James Lendemer and collaborators
Obligate symbioses are relationships between two or more species that depend entirely on each other for growth and survival. Such symbioses characterize some of the most common and ecologically important relationships on Earth, ranging from human gut bacteria and diseases to corals and specialized plant-pollinator relationships. Yet, many of these obligate symbioses are imperiled by unprecedented rates of environmental change and permanent biodiversity losses. Compared to single branches on the Tree of Life such as birds, flowering plants, or mammals, much less is known about the factors that facilitate or limit the distributions of the obligate symbioses that abound in nature. Moreover, research on biodiversity distributions has focused largely on abiotic factors (e.g., temperature, precipitation, elevation) rather than on biotic factors (i.e., interactions with other organisms) that influence geographical distributions. This project will uncover the factors that impact diversity and distributions of obligate symbiotic lichens as a model system. The geographic focus is the southern Appalachian Mountains of the southeastern U.S.-a global lichen diversity hotspot and unique natural laboratory. In addition, this project will develop human capital and infrastructure in U.S. lichenology through student training, collaborations, and outreach to resource managers and the public. It will establish a publicly available, high-quality dataset and improve physical and digital resources that advance lichen conservation for a global biodiversity hotspot.

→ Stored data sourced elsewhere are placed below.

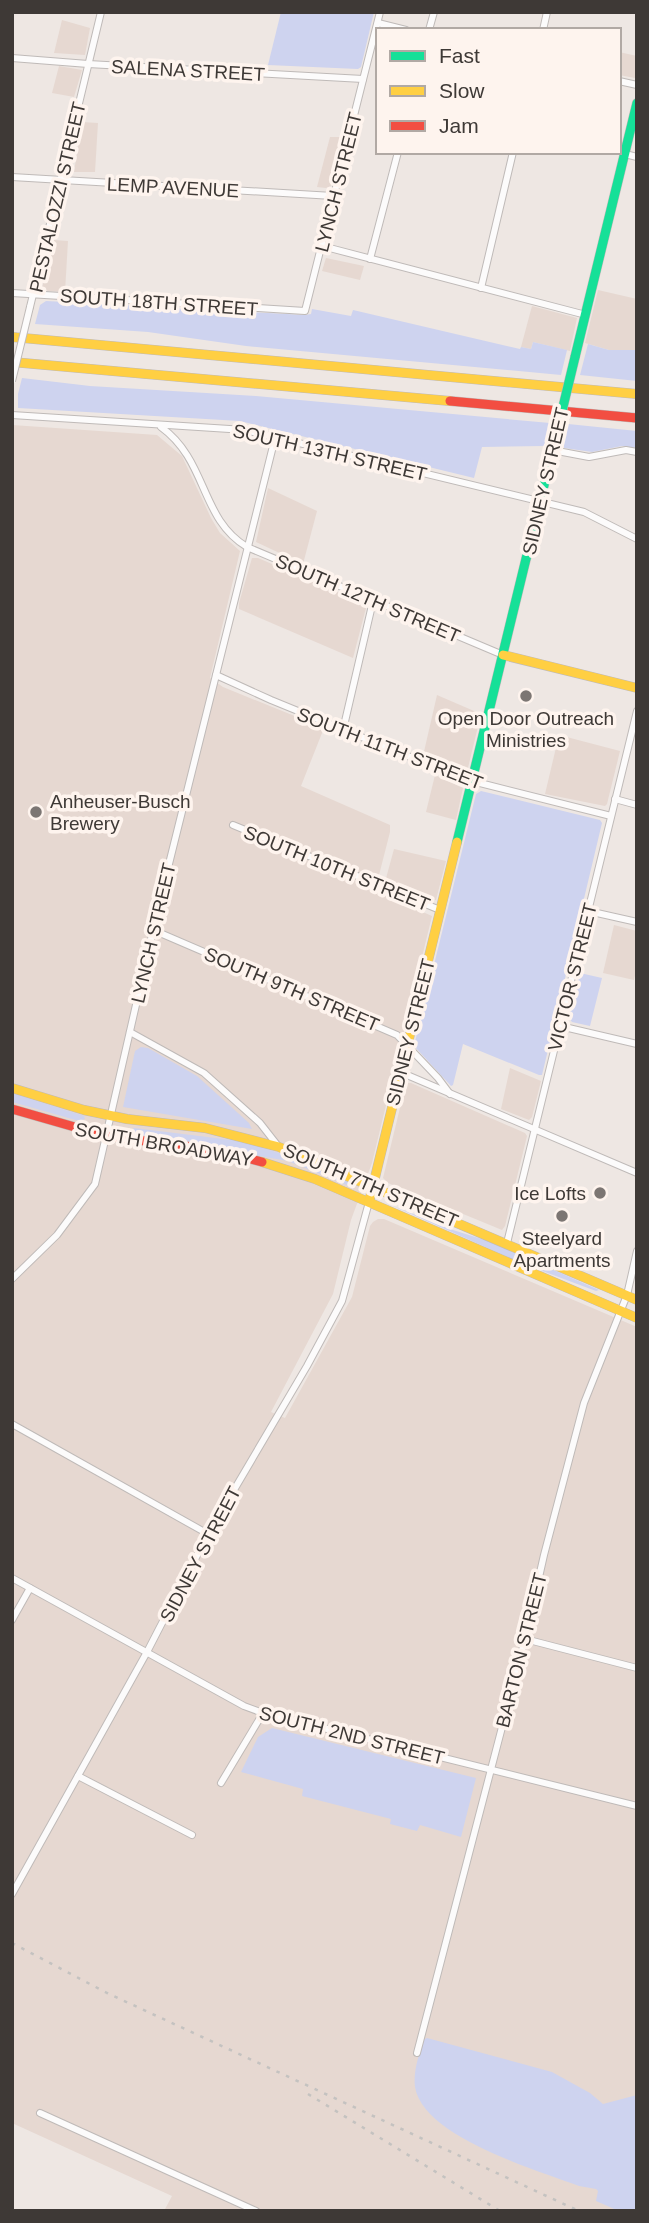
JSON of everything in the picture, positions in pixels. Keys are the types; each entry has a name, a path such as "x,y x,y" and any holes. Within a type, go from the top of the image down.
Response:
{"main road":[{"name":"SIDNEY STREET","path":"369,1202 637,103"},
{"path":"13,337 637,394"},
{"path":"12,362 637,418"},
{"name":"SOUTH 12TH STREET","path":"503,655 637,688"},
{"name":"SOUTH BROADWAY","path":"12,1088 69,1107 111,1116 205,1128 279,1147"},
{"name":"SOUTH BROADWAY","path":"12,1109 106,1136 216,1150 315,1179"},
{"name":"SOUTH 7TH STREET","path":"279,1147 637,1300"},
{"name":"SOUTH 7TH STREET","path":"315,1179 637,1318"}],"street":[{"name":"PESTALOZZI STREET","path":"12,381 101,12"},
{"name":"LYNCH STREET","path":"305,311 380,12"},
{"path":"377,23 398,28"},
{"name":"SALENA STREET","path":"12,58 363,79"},
{"path":"370,259 397,154"},
{"path":"481,288 513,154"},
{"path":"625,154 637,157"},
{"name":"LEMP AVENUE","path":"12,177 334,196"},
{"path":"322,246 586,315"},
{"name":"SOUTH 18TH STREET","path":"12,293 305,311"},
{"name":"SOUTH 13TH STREET","path":"12,415 231,428 541,500 584,512 637,539"},
{"name":"SOUTH 12TH STREET","path":"160,425 187,452 222,526 236,541 503,655"},
{"name":"LYNCH STREET","path":"12,1279 57,1235 96,1184 153,930 275,438"},
{"path":"554,445 589,457 626,450 637,452"},
{"path":"343,730 373,601"},
{"name":"SOUTH 11TH STREET","path":"216,675 271,701 472,782 611,816"},
{"name":"VICTOR STREET","path":"507,1243 637,711"},
{"path":"615,799 637,805"},
{"name":"SOUTH 10TH STREET","path":"233,825 440,911"},
{"path":"588,911 637,922"},
{"name":"SOUTH 9TH STREET","path":"153,930 401,1037 450,1094"},
{"path":"560,1026 637,1044"},
{"name":"SOUTH 7TH STREET","path":"130,1032 205,1073 260,1123 279,1147"},
{"name":"SOUTH 9TH STREET","path":"400,1072 637,1173"},
{"name":"SIDNEY STREET","path":"12,1894 148,1652 208,1534 342,1301 369,1202"},
{"name":"BARTON STREET","path":"417,2053 584,1403 627,1295 637,1251"},
{"path":"12,1424 208,1534"},
{"name":"SOUTH 2ND STREET","path":"12,1578 244,1706 637,1806"},
{"path":"12,1620 30,1588"},
{"path":"525,1639 637,1668"},
{"path":"222,1783 264,1713"},
{"path":"78,1776 192,1835"},
{"path":"40,2113 256,2211"}],"shaded area":[{"path":"281,12 374,12 361,67 268,65"},
{"path":"62,20 90,28 85,55 54,53"},
{"path":"621,52 637,56 635,78 621,75"},
{"path":"59,66 82,70 74,97 52,93"},
{"path":"82,122 98,123 95,172 74,172"},
{"path":"330,137 344,137 331,186 317,187"},
{"path":"54,240 68,241 65,292 42,288"},
{"path":"326,258 364,266 360,280 322,271"},
{"path":"598,290 637,299 637,350 609,350 585,343"},
{"path":"46,301 305,315 311,314 312,309 351,316 353,310 520,349 531,349 533,342 567,350 561,375 246,346 148,332 35,324 40,305"},
{"path":"532,306 577,318 570,351 533,342 531,349 521,347"},
{"path":"588,344 609,350 637,350 637,381 580,375"},
{"path":"22,378 90,386 256,396 550,423 544,446 482,447 474,478 240,421 18,408"},
{"path":"568,424 637,431 637,448 622,446 592,452 564,448 563,441"},
{"path":"12,425 157,435 182,456 220,533 240,551 210,678 223,687 324,728 301,786 390,825 378,879 370,889 432,916 372,1163 351,1220 333,1294 271,1412 285,1418 352,1297 370,1226 378,1219 384,1219 637,1327 637,2211 164,2211 172,2196 12,2123"},
{"path":"268,488 317,511 303,564 256,542"},
{"path":"252,558 258,558 363,603 366,608 353,658 239,609"},
{"path":"437,695 481,714 467,772 423,756"},
{"path":"559,735 620,751 605,806 545,794"},
{"path":"435,775 463,788 456,820 426,812"},
{"path":"481,791 600,820 602,823 542,1075 463,1044 451,1086 414,1046 476,794"},
{"path":"394,849 446,861 436,900 430,901 385,882"},
{"path":"614,925 637,931 637,967 634,980 603,973"},
{"path":"580,973 602,978 590,1026 572,1022 569,1018"},
{"path":"141,1047 148,1048 197,1076 249,1123 252,1129 123,1107 135,1051"},
{"path":"510,1068 541,1081 529,1120 501,1109"},
{"path":"406,1083 527,1136 502,1230 388,1183 383,1178"},
{"path":"12,1093 84,1116 85,1119 79,1121 12,1102"},
{"path":"134,1128 240,1141 292,1157 351,1182 352,1185 288,1161 132,1134"},
{"path":"391,1205 488,1241 599,1290 521,1263"},
{"path":"272,1728 476,1778 461,1837 420,1825 417,1831 390,1824 391,1819 302,1796 303,1789 241,1772 258,1737"},
{"path":"427,2038 552,2072 590,2093 603,2104 637,2095 637,2211 619,2211 596,2201 596,2189 579,2186 511,2161 459,2136 438,2121 423,2105 415,2087 417,2064 423,2040"}],"railway":[{"path":"12,1943 107,1993 579,2211"},
{"path":"308,2094 500,2211"}],"traffic: fast":[{"path":"575,357 637,103"},
{"path":"555,440 575,357"},
{"path":"457,842 555,440"}],"traffic: slow":[{"path":"12,337 637,394"},
{"path":"12,362 450,401"},
{"path":"503,655 637,688"},
{"path":"369,1202 457,842"},
{"path":"12,1088 84,1110 127,1119 205,1128 279,1147 637,1300"},
{"path":"262,1162 315,1179 637,1318"}],"traffic: jam":[{"path":"450,401 637,418"},
{"path":"12,1109 106,1136 216,1150 262,1162"}],"place":[{"name":"Open Door Outreach Ministries","path":"526,696"},
{"name":"Anheuser-Busch Brewery","path":"36,812"},
{"name":"Ice Lofts","path":"600,1193"},
{"name":"Steelyard Apartments","path":"562,1216"}]}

Despite generations of research on, and proposed theories for factors that generate and maintain biodiversity, consensus is lacking. Biotic factors have long been proposed as drivers, but they are rarely studied due to the difficulty of assessing the multitude of possible interactions. Because of the inherent biotic interaction between obligate symbionts, lichens offer a unique opportunity to explore both biotic and abiotic drivers of biodiversity across multiple dimensions. This project will utilize both field and genomic inventories of lichens in a global biodiversity hotspot. The research will generate and synthesize data from multiple symbiotic biodiversity dimensions initiated from a single information source: a unique museum voucher. Across local, regional, and landscape scales, the project will record site-specific metrics for phylogenetic (including taxonomic) and functional diversity together with site-specific metrics for a mostly unexplored genetic dimension, potential of diversity, that quantifies the availability of compatible symbiont propagules in the environment. Analysis of these metrics in light of biotic and abiotic variables enables assessment of factors that impact the dimensions of biodiversity. These analyses will also permit understanding of interactions among dimensions, for example, whether all are positively correlated and predicted by the same sets of variables, or in what contexts other types of correlations exist. This project is designed to yield two major conceptual advances in ecology and evolutionary biology. First, it will reveal new, emergent properties of biodiversity gradients in symbiotic organisms. Second, deconstructing constraints on individual partners of the symbiosis and quantifying feedbacks between and among them will make possible a full analysis, including biotic constraints, of the factors that impact diversity and distribution of the symbiotic organism as a whole.